Eché a andar calle abajo medio riéndome, porque me hacía gracia que precisamente aquí, en los Estados Unidos, a Charlie le hubiera dado por hablar con aquel acento de los barrios bajos londinenses cuando mi primer recuerdo de él, de la escuela, se remontaba al día en que se había echado a llorar porque unos gitanillos se habían burlado de su acento de niño bien. Bueno, de hecho tampoco había oído a nadie hablar así en mi vida y, por si fuera poco, a Charlie le había dado también por la jerga de las rimas populares. Vendía britanidad y se estaba forrando.

Al cabo de unos días ya me había mudado a su casa. Charlie se pasaba prácticamente todo el día allí metido, concediendo entrevistas a periodistas del mundo entero, posando para fotos, probándose ropa y leyendo. A veces la casa aparecía sembrada de chicas californianas que escuchaban a Nick Lowe, Ian Dury y, especialmente, a Elvis Costello tumbadas por ahí. Sólo les hablaba cuando ellas me hablaban primero, pues esa combinación de belleza, experiencia, fatuidad y cueldad me tenía muy despistado.

Sin embargo, había también tres o cuatro mujeres neoyorquinas inteligentes y serias, editoras, críticas de cine, catedráticas de Columbia o sufíes, que se entregaban a danzas con vueltas y más vueltas: mujeres a las que él escuchaba con atención durante horas y horas antes de acostarse con ellas, para luego levantarse repentinamente y tomar nota de algunos puntos de la conversación que a los pocos días se encargaría de repetir delante de otra gente.

– Me están educando, chaval -solía decir, a propósito de aquella pandilla de ilusas con las que hablaba de política internacional, literatura sudamericana, danza y las virtudes del alcohol a la hora de inducir estados místicos. En Nueva York no sé avergonzaba de su ignorancia: quería aprender, quería dejar de mentir y de echarse faroles.

Y mientras me paseaba por el piso y le oía hablar de Le Corbusier me di cuenta de lo bien que le sentaban la fama, el éxito y la riqueza. Ya no estaba tan inquieto, desagradable ni malhumorado como le recordaba. Ahora que había alcanzado la cumbre, ya no tenía por qué mirar hacia arriba con envidia: podía dejar a un lado la ambición y comportarse de un modo más humano. Le habían propuesto participar en una película y en una obra de teatro, conocía a gente importante y hacía viajes instructivos. La vida era estupenda.

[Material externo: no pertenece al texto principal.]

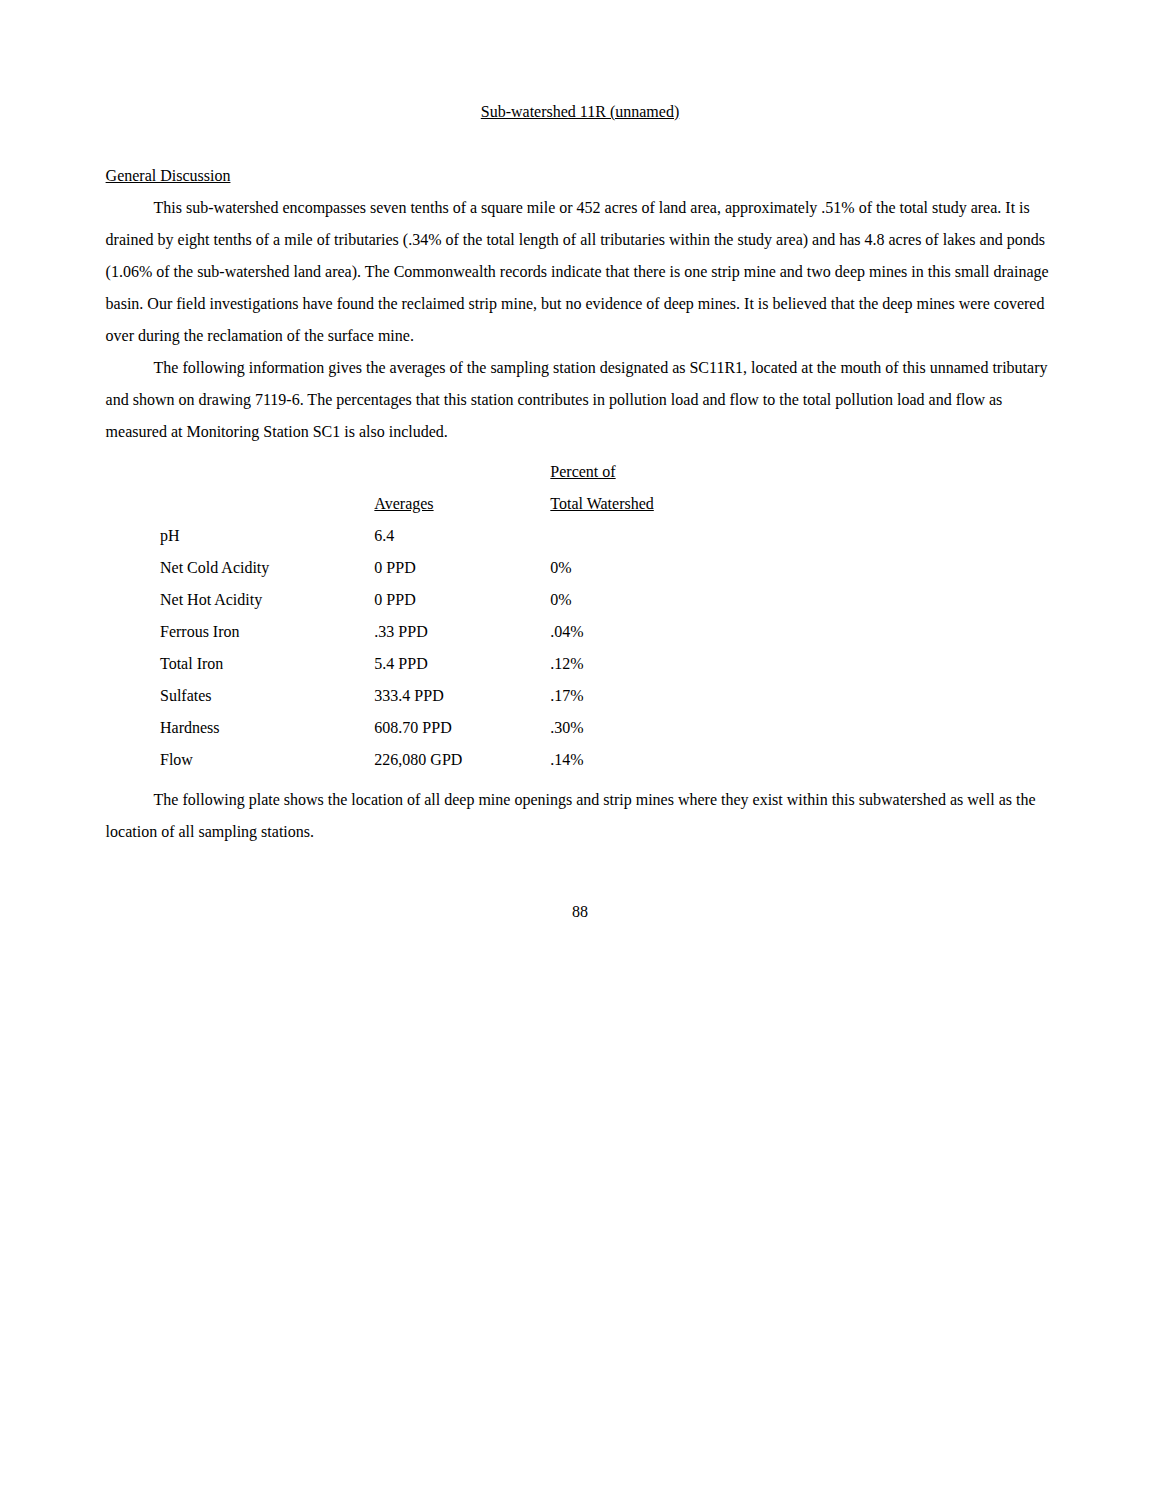Sub-watershed 11R (unnamed)
General Discussion
This sub-watershed encompasses seven tenths of a square mile or 452 acres of land area, approximately .51% of the total study area. It is drained by eight tenths of a mile of tributaries (.34% of the total length of all tributaries within the study area) and has 4.8 acres of lakes and ponds (1.06% of the sub-watershed land area). The Commonwealth records indicate that there is one strip mine and two deep mines in this small drainage basin. Our field investigations have found the reclaimed strip mine, but no evidence of deep mines. It is believed that the deep mines were covered over during the reclamation of the surface mine.
The following information gives the averages of the sampling station designated as SC11R1, located at the mouth of this unnamed tributary and shown on drawing 7119-6. The percentages that this station contributes in pollution load and flow to the total pollution load and flow as measured at Monitoring Station SC1 is also included.
| | | Percent of |
| | Averages | Total Watershed |
| pH | 6.4 | |
| Net Cold Acidity | 0 PPD | 0% |
| Net Hot Acidity | 0 PPD | 0% |
| Ferrous Iron | .33 PPD | .04% |
| Total Iron | 5.4 PPD | .12% |
| Sulfates | 333.4 PPD | .17% |
| Hardness | 608.70 PPD | .30% |
| Flow | 226,080 GPD | .14% |
The following plate shows the location of all deep mine openings and strip mines where they exist within this subwatershed as well as the location of all sampling stations.
88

– Te voy a contar una cosa, Karim -me dijo mientras desayunaba en la cama, que era precisamente cuando más hablábamos, con la amiguita de turno presente-. Te voy a hablar del día en que me enamoré por primera vez en mi vida. Enseguida supe que ahí iba a pasar algo gordo. Estaba en una casa de Santa Mónica, después de unas actuaciones en Los Angeles y San Francisco. – ¡Qué resonancias mágicas tenían esos nombres para mí!-. Era una casa con cinco terrazas construida encima de la empinadísima ladera de una frondosa colina. Acababa de darme un baño en la piscina, que estaba impoluta porque un criado acababa de quitar todas las hojas que flotaban en el agua con una red. Pues me estaba secando mientras hablaba por teléfono con Eva, que estaba en West Kensington, cuando la esposa de uno de esos actores famosos, que era la propietaria de la casa, se me acercó y me tendió las llaves de su moto. Una Harley. Fue entonces cuando comprendí de pronto que adoraba el dinero, el dinero y todo lo que se podía comprar con él. Me juré que nunca más volvería a estar sin dinero porque con él podía comprarme una vida como aquélla todos los días.

– El tiempo y el dinero son lo mejor que hay, Charlie, pero si no se anda con cuidado pueden reforzar tu extrañeza, tu desenfreno y tu codicia. El dinero puede llegar a romper ese cordón umbilical que te une a la realidad. Ahí estás tú, por ejemplo, observando el mundo desde lo alto, convencido de que todo lo comprendes, de que eres igual que todo el mundo, cuando en realidad no tienes ni la más puñetera idea, ninguna en absoluto. Pues sí, porque los problemas de dinero y de trabajo ocupan el centro de las vidas del común de los mortales.